Welcome to the first ever nipple-off. This spirited bout pits Joe Rogan against Ishmael (Randy Quaid) from the supremely underrated 1996 Farrelly Brothers comedy “Kingpin.”
In the boxing world, they say styles make fights, and the nipple game is no different. In the red corner, we have Joe Rogan, who decided to gift to the world a 20-minute video of himself doing strange things in his backyard ice bath:
There are two things you’ll notice about the footage. One, his head has gotten so big he no longer classifies as a mammal, but rather an arthropod, due to his segmented body shape and jointed appendages. He’s basically a giant meat ant. And two, his nipples are now the most chiseled part of his physique, capable of being used by jewelers to cleave facets into diamonds. I’ve always been partial to the round brilliant cut myself.
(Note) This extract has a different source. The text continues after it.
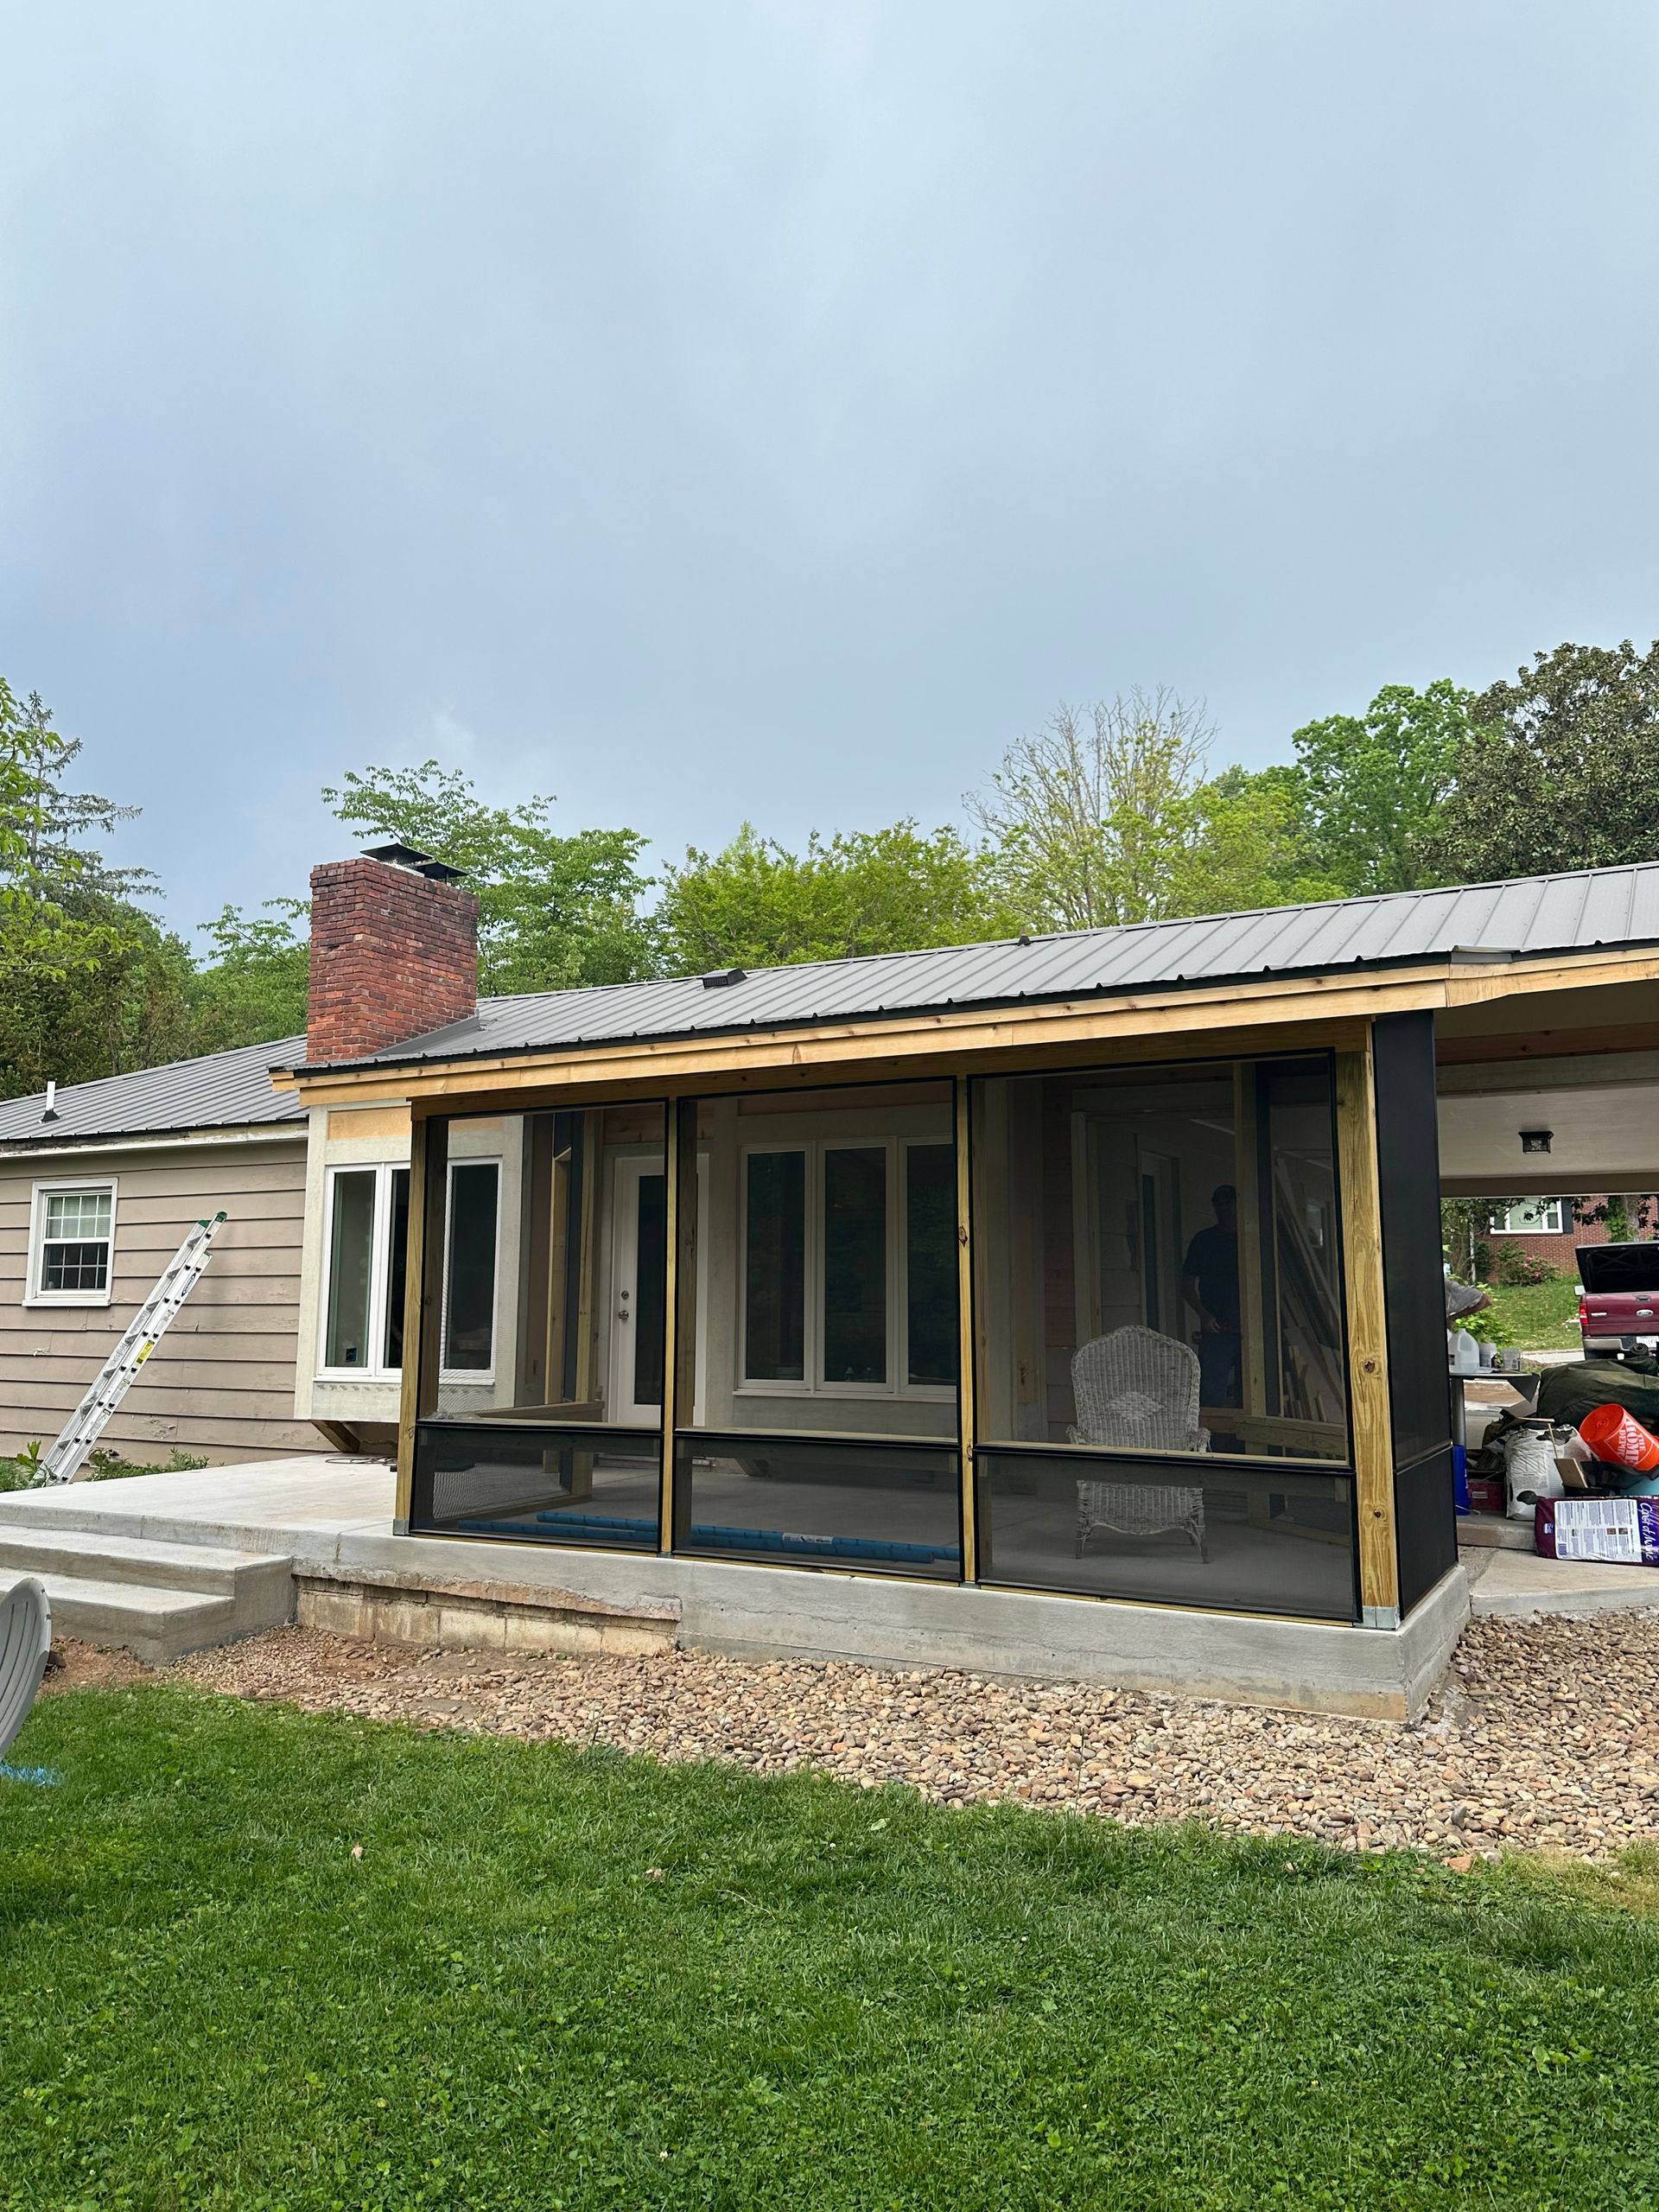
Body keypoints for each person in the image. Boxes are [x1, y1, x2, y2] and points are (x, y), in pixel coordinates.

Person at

Over in the blue corner, we have Ishmael from “Kingpin,” one of the funniest flicks from the ’90s and a SEVERELY underappreciated gem. Ishmael doesn’t quite have the chest fangs that Rogan has, but he makes up for it with commanding overall circumference.
Many would compare his areolas to pepperoni slices, but the ever-loveable Ishmael is well beyond such tired comparisons. His are much larger and more delectable than your typical supermarket pepperoni slices. So if we’re sticking to cold cuts, a more apt comparison would be imported Genoa salami.
Between Joe Rogan and Ishmael, who wins this slobberknocker of sloppy nipples? Well, quite frankly, Rogan’s nips make me supremely uncomfortable. I can’t make eye contact with them. Plus, I’m a big fan of Genoa, salami, and Genoa salami. So my vote goes to Ishmael, though your mileage may vary.